CDK-pywrapper

Python wrapper for CDK molecular descriptors and fingerprints


Keywords
Chemistry, Development, Kit, molecular, descriptors, fingerprints, cheminformatics, QSAR
License
MIT
Install
pip install CDK-pywrapper==0.1.0

Documentation

License: MIT

CDK Python wrapper

Python wrapper to ease the calculation of CDK molecular descriptors and fingerprints.

Installation

From source:

git clone https://github.com/OlivierBeq/CDK_pywrapper.git
pip install ./CDK_pywrapper

with pip:

pip install CDK-pywrapper

Get started

from CDK_pywrapper import CDK
from rdkit import Chem

smiles_list = [
  # erlotinib
  "n1cnc(c2cc(c(cc12)OCCOC)OCCOC)Nc1cc(ccc1)C#C",
  # midecamycin
  "CCC(=O)O[C@@H]1CC(=O)O[C@@H](C/C=C/C=C/[C@@H]([C@@H](C[C@@H]([C@@H]([C@H]1OC)O[C@H]2[C@@H]([C@H]([C@@H]([C@H](O2)C)O[C@H]3C[C@@]([C@H]([C@@H](O3)C)OC(=O)CC)(C)O)N(C)C)O)CC=O)C)O)C",
  # selenofolate
  "C1=CC(=CC=C1C(=O)NC(CCC(=O)OCC[Se]C#N)C(=O)O)NCC2=CN=C3C(=N2)C(=O)NC(=N3)N",
  # cisplatin
  "N.N.Cl[Pt]Cl"
]
mols = [Chem.AddHs(Chem.MolFromSmiles(smiles)) for smiles in smiles_list]

cdk = CDK()
print(cdk.calculate(mols))

The above calculates 222 molecular descriptors (23 1D and 200 2D).
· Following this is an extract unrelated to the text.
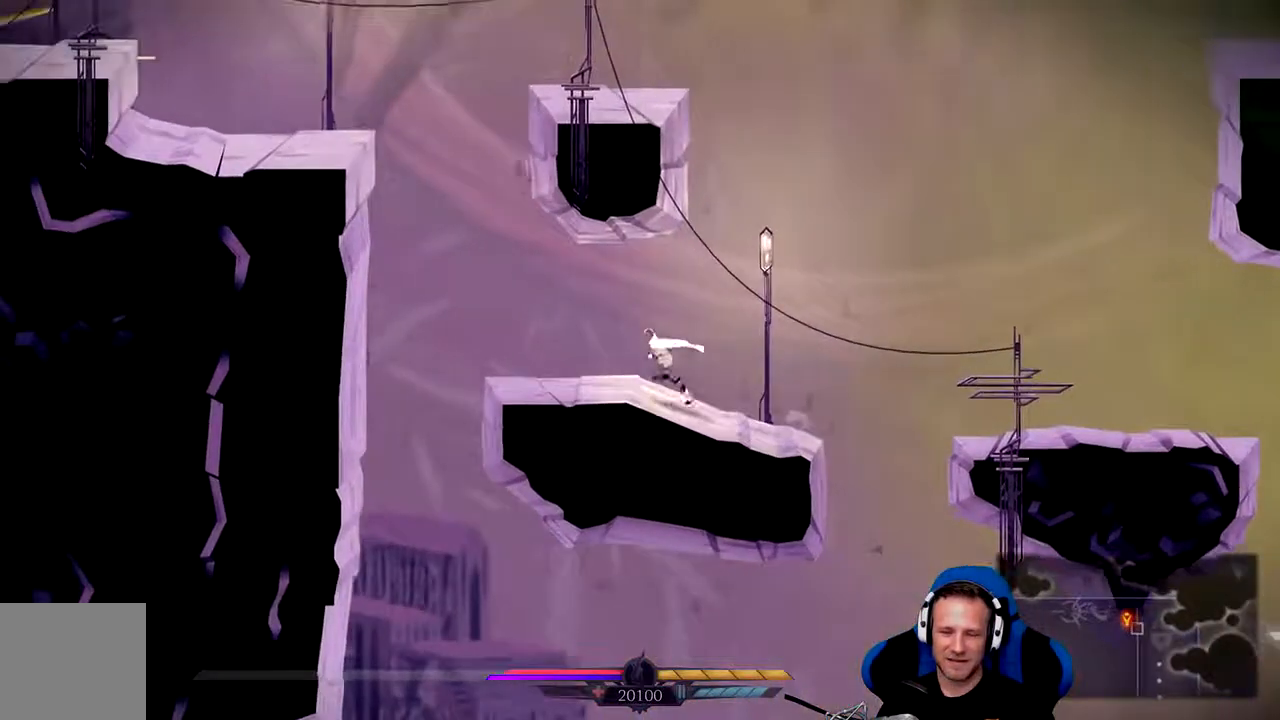
{"dt_ms": 500, "buttons": ["A"], "left_stick": "up-left", "right_stick": "center", "events": [[333, "A", "down"]]}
The additional 65 three-dimensional (3D) descriptors may be obtained with the following: :warning: Molecules are required to have conformers for 3D descriptors to be calculated.
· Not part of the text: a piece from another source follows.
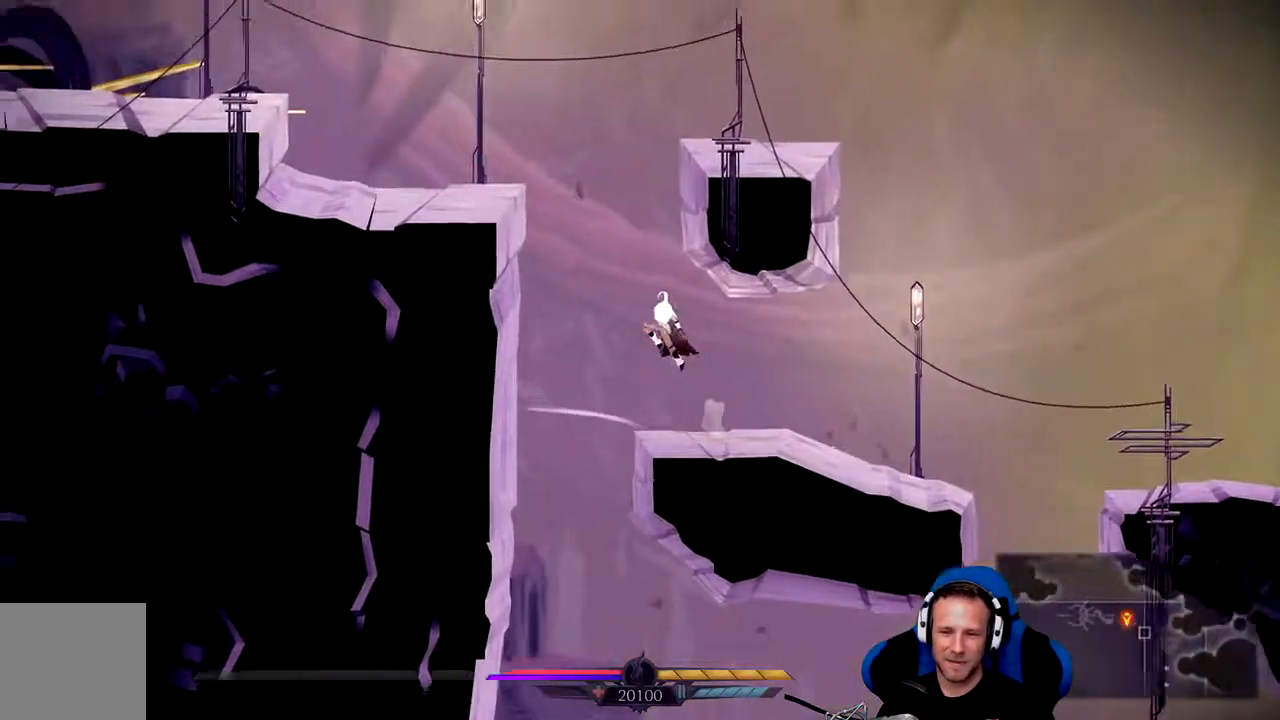
{"dt_ms": 500, "buttons": ["A", "X"], "left_stick": "up-left", "right_stick": "center", "events": [[83, "A", "up"], [117, "A", "down"], [383, "X", "down"]]}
from rdkit.Chem import AllChem

for mol in mols:
    _ = AllChem.EmbedMolecule(mol)

cdk = CDK(ignore_3D=False)
print(cdk.calculate(mols))

To obtain molecular fingerprint, one can used the following:

from CDK_pywrapper import CDK, FPType
cdk = CDK(fingerprint=.PubchemFP)
print(cdk.calculate(mols))

The following fingerprints can be calculated:

FPType Fingerprint name
FP CDK fingerprint
ExtFP Extended CDK fingerprint (includes 25 bits for ring features and isotopic masses)
EStateFP Electrotopological state fingerprint (79 bits)
GraphFP CDK fingerprinter ignoring bond orders
MACCSFP Public MACCS fingerprint
PubchemFP PubChem substructure fingerprint
SubFP Fingerprint describing 307 substructures
KRFP Klekota-Roth fingerprint
AP2DFP Atom pair 2D fingerprint as implemented in PaDEL
HybridFP CDK fingerprint ignoring aromaticity
LingoFP LINGO fingerprint
SPFP Fingerprint based on the shortest paths between two atoms
SigFP Signature fingerprint
CircFP Circular fingerprint

Documentation

class CDK(ignore_3D=True, fingerprint=None, nbits=1024, depth=6):

Constructor of a CDK calculator for molecular descriptors or fingerprints

Parameters:

  • ignore_3D : bool Should 3D molecular descriptors be calculated (default: False). Ignored if a fingerprint is set.
  • fingerprint : FPType
    Type of fingerprint to calculate (default: None). If None, calculate descriptors.
  • nbits : int
    Number of bits in the fingerprint.
  • depth : int
    Depth of the fingerprint.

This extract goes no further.